Recipe is not mine. I used this recipe here with some key differences based on what I'm used to/what I like.

  1. I skipped the marinade step, as well as the white pepper, corn starch and salt.
  2. I used pork belly instead of ground pork, cut into tiny pieces about 1/3rd of an inch cubes. I cook this directly instead of doing any marinading. Even oil is optional as the pork belly has more than enough oil to "fry" the sauce. I would cook the pork until a lot of the fat/oil has been extracted out before adding the garlic/ginger/star anise. This is what I "fry" the sauce with.
  3. I omitted the shiitake mushrooms.
  4. I added a couple of star anise. I add this in with the garlic and ginger. After the sauce is done, fish them out and discard.
  5. Nearing the completion of the sauce I add a bunch of green onions.
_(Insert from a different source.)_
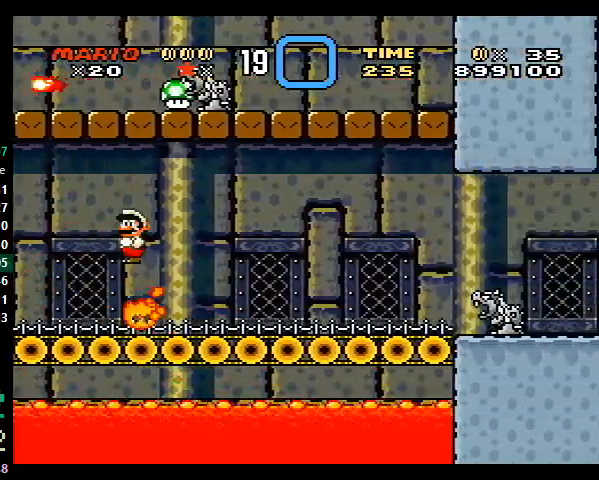
{"buttons": ["X", "DPAD_RIGHT"], "events": []}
Around 2 stalks.
  6. I don't remember the recipe mentioning this but this is a critical step in my opinion. After simmering the sauce for 15-20 minutes you will likely need to make sure the sauce is not too thin otherwise it will not cling to the noodles. The consistency you want is around what pasta sauce is. If the sauce is too thin bring the sauce to a boil, uncovered and keep boiling and stirring until the thickness is correct. If you over thicken it, just add some water.
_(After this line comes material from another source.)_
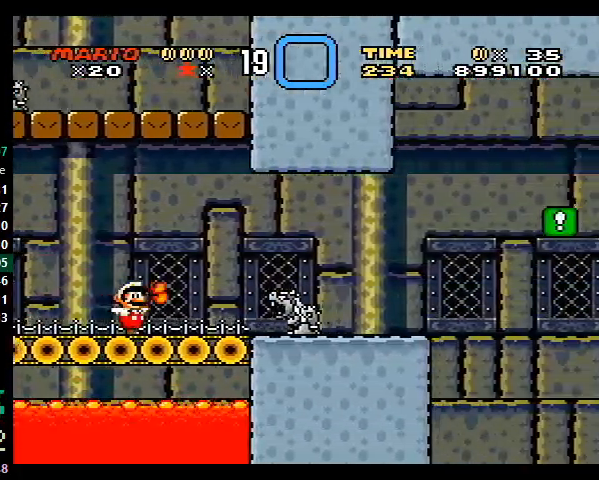
{"buttons": ["X", "DPAD_RIGHT"], "events": [[67, "A", "down"], [100, "A", "up"]]}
So normally when I make this I make a bunch of sauce like you would with pasta sauce. Then you can freeze it or refrigerate for later use.
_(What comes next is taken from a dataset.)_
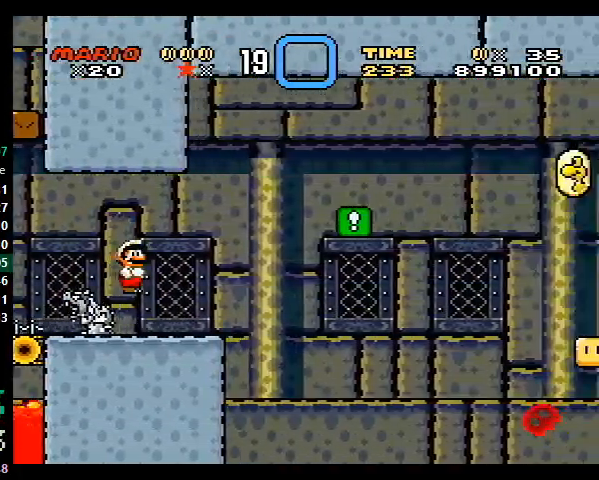
{"buttons": ["A", "X", "DPAD_RIGHT"], "events": [[167, "A", "down"]]}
To make a bowl, cook some wheat noodles (this is the most traditional noodles to eat it with but nothing stops you from using different noodles). Top the noodles with as many or few of the following: carrots (match sticks), cucumbers (match sticks), and bean sprouts (cooked by dipping in boiled water for about a minute). And of course some of the sauce. Just toss the noodles until it's coated with the sauce and eat it as is.

Some people like to also top it with some minced fresh raw garlic for a spice kick.

[–] [email protected] 2 points 9 months ago* (last edited 9 months ago)

This dish is very popular. So popular that China, Korea and Japan all have their own versions of this dish. I've listed their names below with a brief description in case anyone wants to try making the other variants.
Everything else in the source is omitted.